Personne n’oubliera 2015

29 janvier 2016
Mannif_2015

Chacun a été blessé et meurtri par les actes barbares et ignobles commis sur notre territoire. Ce terrorisme aveugle et sauvage nous interpelle, tous. Il révèle la chance, parfois oubliée, de vivre dans un pays de liberté, dans une démocratie apai­sée, dans une République vivante, ouverte, garantissant à chacun l’épanouissement personnel, la dignité et le respect. Il révèle aussi, une grande fragilité de notre société face à l’insécurité, face à la difficulté de construire le vivre ensemble, face aux fossés qui se creusent entre citoyens de notre pays.

Dans nos territoires ruraux, le scrutin régional a, lui aussi, mis en évidence un profond malaise et un désespoir croissant. Chez nombre d’agriculteurs, il y a un doute sur sa propre utilité, voire sur son propre avenir et sur sa place dans la société actuelle.

Plus de 500 manifestations, le plus souvent décidées et organisées localement entre mars et octobre - du jamais vu !- témoignent des difficultés extrêmes rencontrées en particulier dans l’élevage.

Tout le réseau FNSEA et JA, aura été mobilisé du local au national. Dans le même temps, les Associations spécialisées ont éga­lement « ferraillé » durant toute l’année pour obtenir un rééquilibrage économique au sein des filières, une meilleure valorisation des productions, bref un revenu décent et juste.

De son côté, avec JA, la FNSEA a pu arracher le 3 septembre, un plan d’urgence articulé en deux volets :

• un volet financier au travers du FAC, des prises en charge de cotisations MSA, et d’accès à l’année blanche pour les annuités bancaires.
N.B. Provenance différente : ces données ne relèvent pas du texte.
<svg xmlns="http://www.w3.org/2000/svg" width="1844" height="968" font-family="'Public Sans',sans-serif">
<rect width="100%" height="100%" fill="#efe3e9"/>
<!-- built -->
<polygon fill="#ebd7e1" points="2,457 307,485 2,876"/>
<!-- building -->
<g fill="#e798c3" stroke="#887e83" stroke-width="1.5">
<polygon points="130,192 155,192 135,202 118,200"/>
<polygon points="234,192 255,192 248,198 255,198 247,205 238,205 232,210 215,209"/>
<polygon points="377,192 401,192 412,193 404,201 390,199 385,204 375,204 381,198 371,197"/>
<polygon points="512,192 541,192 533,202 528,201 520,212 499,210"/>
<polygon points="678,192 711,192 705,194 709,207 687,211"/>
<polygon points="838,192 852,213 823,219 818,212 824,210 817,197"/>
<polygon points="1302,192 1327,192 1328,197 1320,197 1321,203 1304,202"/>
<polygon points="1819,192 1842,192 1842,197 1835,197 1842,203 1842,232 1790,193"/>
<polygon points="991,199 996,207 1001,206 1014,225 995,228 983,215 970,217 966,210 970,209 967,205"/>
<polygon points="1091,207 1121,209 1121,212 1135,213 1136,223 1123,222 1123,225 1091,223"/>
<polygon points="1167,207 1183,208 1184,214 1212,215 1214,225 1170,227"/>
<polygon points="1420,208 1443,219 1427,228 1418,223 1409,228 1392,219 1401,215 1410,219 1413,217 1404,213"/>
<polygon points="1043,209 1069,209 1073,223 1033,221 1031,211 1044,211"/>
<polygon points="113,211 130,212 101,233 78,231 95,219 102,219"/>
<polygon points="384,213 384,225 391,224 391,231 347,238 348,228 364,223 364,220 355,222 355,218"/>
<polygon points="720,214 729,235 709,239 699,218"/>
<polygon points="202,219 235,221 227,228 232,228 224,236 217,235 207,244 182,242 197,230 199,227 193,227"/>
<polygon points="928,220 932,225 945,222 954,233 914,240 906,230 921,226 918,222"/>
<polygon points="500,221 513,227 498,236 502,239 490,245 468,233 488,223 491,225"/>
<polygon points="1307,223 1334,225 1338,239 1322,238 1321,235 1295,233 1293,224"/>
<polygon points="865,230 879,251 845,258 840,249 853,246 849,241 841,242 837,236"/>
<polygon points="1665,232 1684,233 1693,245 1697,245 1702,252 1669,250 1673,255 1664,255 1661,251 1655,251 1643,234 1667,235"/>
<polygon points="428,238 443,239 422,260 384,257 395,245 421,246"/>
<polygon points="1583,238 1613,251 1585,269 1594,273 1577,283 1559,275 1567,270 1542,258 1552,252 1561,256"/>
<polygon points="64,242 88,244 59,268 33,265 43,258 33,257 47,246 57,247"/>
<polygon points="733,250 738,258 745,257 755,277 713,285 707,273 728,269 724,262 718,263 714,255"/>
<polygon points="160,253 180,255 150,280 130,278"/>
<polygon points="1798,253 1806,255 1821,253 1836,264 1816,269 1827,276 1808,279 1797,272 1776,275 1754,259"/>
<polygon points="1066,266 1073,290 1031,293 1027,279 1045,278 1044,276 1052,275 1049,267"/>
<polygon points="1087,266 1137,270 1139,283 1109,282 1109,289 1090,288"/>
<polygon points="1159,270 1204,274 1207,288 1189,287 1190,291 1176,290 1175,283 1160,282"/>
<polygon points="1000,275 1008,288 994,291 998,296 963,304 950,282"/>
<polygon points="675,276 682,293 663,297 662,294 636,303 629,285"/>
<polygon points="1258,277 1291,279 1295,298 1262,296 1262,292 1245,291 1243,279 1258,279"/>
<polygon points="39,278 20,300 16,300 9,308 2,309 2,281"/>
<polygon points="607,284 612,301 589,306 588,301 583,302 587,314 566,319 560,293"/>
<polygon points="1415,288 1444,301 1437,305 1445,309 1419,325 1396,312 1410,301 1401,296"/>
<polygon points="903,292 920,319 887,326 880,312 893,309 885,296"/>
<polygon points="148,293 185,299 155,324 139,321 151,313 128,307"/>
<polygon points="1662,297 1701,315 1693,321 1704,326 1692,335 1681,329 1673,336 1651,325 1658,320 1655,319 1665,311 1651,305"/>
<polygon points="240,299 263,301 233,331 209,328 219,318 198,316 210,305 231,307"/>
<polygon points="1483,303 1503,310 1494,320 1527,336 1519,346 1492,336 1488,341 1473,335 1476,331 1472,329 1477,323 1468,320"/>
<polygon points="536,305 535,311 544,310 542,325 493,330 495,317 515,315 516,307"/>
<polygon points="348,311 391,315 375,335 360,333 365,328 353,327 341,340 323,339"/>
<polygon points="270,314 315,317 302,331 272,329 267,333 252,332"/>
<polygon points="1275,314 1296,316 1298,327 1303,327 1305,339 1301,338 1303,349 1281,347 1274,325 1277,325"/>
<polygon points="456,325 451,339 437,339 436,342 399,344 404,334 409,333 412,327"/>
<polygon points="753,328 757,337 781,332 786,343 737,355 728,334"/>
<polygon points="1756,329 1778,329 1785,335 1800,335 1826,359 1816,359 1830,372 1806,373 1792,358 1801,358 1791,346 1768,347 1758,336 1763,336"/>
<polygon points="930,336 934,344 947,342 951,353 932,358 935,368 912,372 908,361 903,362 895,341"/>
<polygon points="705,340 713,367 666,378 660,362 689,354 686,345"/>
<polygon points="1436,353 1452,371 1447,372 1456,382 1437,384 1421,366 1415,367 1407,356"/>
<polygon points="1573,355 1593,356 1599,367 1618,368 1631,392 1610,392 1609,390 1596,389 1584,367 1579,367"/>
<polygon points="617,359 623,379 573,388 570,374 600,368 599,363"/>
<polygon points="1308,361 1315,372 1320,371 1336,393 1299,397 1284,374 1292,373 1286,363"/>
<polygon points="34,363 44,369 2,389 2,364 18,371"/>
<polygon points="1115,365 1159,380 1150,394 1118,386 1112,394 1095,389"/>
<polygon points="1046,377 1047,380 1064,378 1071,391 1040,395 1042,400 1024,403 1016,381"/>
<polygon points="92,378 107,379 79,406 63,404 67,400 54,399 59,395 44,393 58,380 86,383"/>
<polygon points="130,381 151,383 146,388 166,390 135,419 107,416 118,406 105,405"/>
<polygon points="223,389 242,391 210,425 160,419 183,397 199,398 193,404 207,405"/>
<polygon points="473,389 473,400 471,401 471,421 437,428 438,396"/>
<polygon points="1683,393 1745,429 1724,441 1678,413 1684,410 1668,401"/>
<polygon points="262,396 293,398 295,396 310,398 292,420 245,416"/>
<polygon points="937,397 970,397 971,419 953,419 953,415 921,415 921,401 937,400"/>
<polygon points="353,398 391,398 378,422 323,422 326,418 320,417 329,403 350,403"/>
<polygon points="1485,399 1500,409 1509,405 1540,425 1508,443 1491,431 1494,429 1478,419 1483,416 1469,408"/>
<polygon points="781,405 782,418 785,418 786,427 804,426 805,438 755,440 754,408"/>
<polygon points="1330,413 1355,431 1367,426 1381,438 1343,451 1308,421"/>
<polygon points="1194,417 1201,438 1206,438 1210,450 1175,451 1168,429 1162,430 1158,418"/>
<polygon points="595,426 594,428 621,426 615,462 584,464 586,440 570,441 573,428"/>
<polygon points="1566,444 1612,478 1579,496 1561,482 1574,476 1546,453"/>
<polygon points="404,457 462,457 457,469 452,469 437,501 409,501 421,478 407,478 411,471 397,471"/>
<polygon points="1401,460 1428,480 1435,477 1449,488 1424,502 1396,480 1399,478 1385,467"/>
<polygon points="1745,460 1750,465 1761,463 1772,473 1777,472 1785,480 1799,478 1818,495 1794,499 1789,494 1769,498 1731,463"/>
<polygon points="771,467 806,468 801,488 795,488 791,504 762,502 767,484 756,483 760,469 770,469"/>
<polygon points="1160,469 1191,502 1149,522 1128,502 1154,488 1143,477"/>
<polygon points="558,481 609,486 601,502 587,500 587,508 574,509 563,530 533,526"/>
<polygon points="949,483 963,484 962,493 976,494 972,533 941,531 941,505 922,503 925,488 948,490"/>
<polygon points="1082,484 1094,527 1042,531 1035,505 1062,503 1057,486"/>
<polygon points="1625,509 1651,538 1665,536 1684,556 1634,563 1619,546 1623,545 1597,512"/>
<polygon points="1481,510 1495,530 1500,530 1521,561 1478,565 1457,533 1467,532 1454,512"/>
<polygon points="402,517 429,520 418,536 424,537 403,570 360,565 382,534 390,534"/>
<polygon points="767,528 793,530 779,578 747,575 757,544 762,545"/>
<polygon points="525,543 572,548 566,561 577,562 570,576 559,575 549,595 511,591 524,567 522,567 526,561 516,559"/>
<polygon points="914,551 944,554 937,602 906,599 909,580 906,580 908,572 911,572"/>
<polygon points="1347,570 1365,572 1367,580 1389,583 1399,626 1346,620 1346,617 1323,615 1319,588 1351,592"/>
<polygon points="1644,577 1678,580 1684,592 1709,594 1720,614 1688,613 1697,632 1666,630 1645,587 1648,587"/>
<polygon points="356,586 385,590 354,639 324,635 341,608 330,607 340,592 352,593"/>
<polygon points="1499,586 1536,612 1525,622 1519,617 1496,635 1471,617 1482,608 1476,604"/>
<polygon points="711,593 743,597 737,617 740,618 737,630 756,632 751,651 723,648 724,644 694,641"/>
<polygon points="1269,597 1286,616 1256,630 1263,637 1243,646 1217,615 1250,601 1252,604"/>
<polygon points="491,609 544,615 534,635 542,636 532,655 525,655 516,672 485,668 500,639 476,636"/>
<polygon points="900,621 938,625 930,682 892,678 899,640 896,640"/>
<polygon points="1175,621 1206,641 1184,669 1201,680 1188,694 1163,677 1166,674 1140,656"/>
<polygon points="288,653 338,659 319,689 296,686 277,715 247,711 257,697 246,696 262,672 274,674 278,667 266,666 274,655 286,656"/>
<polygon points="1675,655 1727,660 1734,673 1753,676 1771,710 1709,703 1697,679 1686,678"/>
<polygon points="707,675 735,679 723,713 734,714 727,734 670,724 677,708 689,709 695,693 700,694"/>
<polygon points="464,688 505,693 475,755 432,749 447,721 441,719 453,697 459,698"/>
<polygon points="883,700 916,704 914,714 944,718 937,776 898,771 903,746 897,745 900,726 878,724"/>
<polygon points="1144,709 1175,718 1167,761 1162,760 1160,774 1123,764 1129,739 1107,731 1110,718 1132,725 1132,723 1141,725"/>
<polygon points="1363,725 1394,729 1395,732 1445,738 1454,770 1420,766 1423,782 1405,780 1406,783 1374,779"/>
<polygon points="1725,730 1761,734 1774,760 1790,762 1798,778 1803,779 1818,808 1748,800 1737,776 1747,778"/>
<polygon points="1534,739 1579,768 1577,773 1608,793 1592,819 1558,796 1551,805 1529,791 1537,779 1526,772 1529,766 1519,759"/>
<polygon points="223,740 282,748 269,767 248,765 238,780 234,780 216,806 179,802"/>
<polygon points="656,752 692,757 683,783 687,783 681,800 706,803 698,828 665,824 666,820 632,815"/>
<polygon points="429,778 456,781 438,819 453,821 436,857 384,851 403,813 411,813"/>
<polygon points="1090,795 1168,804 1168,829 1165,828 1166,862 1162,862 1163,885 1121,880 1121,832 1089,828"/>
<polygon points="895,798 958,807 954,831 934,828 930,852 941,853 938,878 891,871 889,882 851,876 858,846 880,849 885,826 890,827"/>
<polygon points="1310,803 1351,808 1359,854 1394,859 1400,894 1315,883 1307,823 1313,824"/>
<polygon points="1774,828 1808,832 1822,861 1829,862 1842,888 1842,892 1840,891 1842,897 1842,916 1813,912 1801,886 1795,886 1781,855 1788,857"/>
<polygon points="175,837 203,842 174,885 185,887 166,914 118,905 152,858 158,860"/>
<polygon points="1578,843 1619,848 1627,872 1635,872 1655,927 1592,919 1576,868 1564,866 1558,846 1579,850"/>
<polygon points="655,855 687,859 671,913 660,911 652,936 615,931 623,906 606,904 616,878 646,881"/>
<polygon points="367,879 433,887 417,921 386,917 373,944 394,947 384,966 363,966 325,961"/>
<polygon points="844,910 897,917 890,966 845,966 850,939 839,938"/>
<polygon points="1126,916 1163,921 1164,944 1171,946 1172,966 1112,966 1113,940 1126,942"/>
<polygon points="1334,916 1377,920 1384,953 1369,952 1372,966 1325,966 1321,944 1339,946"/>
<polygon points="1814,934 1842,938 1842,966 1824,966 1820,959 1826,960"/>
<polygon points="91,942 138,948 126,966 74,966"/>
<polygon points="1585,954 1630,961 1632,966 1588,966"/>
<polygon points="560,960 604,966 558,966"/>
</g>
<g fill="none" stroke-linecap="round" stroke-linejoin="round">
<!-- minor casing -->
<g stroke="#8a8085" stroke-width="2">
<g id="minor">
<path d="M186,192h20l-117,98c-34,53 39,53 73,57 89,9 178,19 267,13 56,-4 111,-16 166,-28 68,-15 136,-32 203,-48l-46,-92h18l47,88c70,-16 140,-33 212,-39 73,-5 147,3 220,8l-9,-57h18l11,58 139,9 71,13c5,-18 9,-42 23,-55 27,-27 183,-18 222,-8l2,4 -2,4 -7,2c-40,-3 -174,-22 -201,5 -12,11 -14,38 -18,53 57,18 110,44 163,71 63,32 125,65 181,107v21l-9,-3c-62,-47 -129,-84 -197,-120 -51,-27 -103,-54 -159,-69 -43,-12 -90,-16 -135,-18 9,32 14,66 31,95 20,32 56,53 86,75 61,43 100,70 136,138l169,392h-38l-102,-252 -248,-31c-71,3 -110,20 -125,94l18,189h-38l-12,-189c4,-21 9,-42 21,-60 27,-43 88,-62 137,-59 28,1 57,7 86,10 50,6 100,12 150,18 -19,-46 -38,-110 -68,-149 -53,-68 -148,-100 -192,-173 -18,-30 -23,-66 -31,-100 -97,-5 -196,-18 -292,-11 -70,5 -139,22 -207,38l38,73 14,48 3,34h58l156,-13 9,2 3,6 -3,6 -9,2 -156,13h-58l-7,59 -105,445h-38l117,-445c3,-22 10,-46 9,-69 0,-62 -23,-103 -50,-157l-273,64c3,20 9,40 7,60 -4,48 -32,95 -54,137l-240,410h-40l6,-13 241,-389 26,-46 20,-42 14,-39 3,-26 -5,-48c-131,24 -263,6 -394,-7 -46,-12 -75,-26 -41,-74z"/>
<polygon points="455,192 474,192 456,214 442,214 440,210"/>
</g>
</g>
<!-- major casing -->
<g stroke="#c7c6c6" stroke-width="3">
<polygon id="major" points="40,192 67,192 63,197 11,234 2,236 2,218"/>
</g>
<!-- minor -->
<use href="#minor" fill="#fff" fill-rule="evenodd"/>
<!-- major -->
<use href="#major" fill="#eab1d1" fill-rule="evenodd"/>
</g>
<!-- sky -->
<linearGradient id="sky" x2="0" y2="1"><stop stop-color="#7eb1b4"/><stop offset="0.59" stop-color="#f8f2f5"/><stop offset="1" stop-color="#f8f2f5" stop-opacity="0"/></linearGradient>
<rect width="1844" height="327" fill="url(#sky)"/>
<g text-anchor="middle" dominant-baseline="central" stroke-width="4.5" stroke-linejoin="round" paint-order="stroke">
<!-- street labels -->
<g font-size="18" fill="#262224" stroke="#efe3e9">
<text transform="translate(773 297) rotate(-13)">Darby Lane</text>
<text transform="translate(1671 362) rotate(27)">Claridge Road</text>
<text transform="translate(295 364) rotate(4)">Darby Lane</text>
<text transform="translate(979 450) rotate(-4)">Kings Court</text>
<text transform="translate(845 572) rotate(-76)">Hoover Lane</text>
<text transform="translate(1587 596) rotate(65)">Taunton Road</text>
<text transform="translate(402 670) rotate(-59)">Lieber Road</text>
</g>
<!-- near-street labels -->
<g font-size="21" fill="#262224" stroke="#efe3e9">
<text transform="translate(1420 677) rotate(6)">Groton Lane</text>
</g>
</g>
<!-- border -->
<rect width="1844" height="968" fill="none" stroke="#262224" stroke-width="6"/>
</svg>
• un volet plus structurel en 3 points : d’une part la mise en œuvre d’une nouvelle méthode d’élaboration des normes et régle­mentations - dans le strict cadre européen, ni plus ni moins ; d’autre part une fiscalité plus incitative ; enfin un soutien accru à l’investissement et à la modernisation.

 

De son côté la commission européenne s’est tout juste contentée de mettre une enveloppe de 63 Millions d’euros pour la France, tout en refusant la moindre ouverture sur nos demandes de dispositifs de gestion de crise. Sur ce point d’ailleurs, comment ne pas s’étonner de la procédure d’enquête ouverte par cette même commission, suspec­tant des comportements anti-concurrentiels relatifs aux tables rondes par filières tenues au cours de l’été ?

Dois-je rappeler que ces tables rondes ont été toutes convoquées par le ministre lui-même ? Dois-je rappeler que le rôle de la FNSEA était bien de démontrer que les prix payés aux éleveurs ne couvraient plus – loin s’en faut – leurs coûts de production ? Dois-je rappeler qu’en pareille circonstance, il s’agissait aussi de palier un manque cruel de réponse de la commission, par exemple face à l’embargo Russe ? Dois-je rappeler que nous parlons de la vie d’hommes et de femmes ayant la passion de nourrir en faisant correctement leur métier ?

Depuis ce 3 septembre, hélas, la situation a continué de se dégrader, avec des prix toujours plus bas. C’est le cas pour l’élevage, mais aussi pour les grains. Sans parler des deux épisodes sanitaires dont on se serait bien passé et d’un début d’hiver trop clément qui plombe le cours des légumes.

La FNSEA a tenu un Conseil fédéral extraordinaire en décembre, au cours duquel tous les sujets ont pu être abordés, sans concession, sans langue de bois et de ce fait, la feuille de route pour les 6 prochains mois est tracée.

D’abord nous exigeons que tous les enga­gements ( notamment sur le sujet normes et réglementations ) pris par le Premier Ministre le 3 septembre, soient tenus.

Parallèlement nous demandons qu’une mesure de baisse de charges significative et immédiate soit prise par le gouverne­ment. Il en va de l’avenir de nombreuses exploitations.

Par ailleurs, les prix à la consommation n’ayant pas diminué, il est évident que des centimes par Kg de viande ou par litre de lait se « baladent » quelque part entre la transformation et la distribution. Ces cen­times doivent revenir aux paysans coûte que coûte. Nos voisins européens ont été imaginatifs, à nous de l’être aussi. C’est une question de survie !

La FNSEA s’engage à ne rien lâcher pour accompagner les situations difficiles, s’engage à continuer son travail de recherche de solutions durables avec ses partenaires et émet le souhait qu’une oreille politique à Paris ou à Bruxelles se saisisse enfin des problèmes posés aux agriculteurs.

Vous l’aurez compris chers collègues, chers amis, en ce début d’année notre détermina­tion reste entière. Ce ne sont pas des vœux mais bien des engagements que la FNSEA entend faire aboutir.

 

 

Bonne année à tous et à ceux que vous aimez.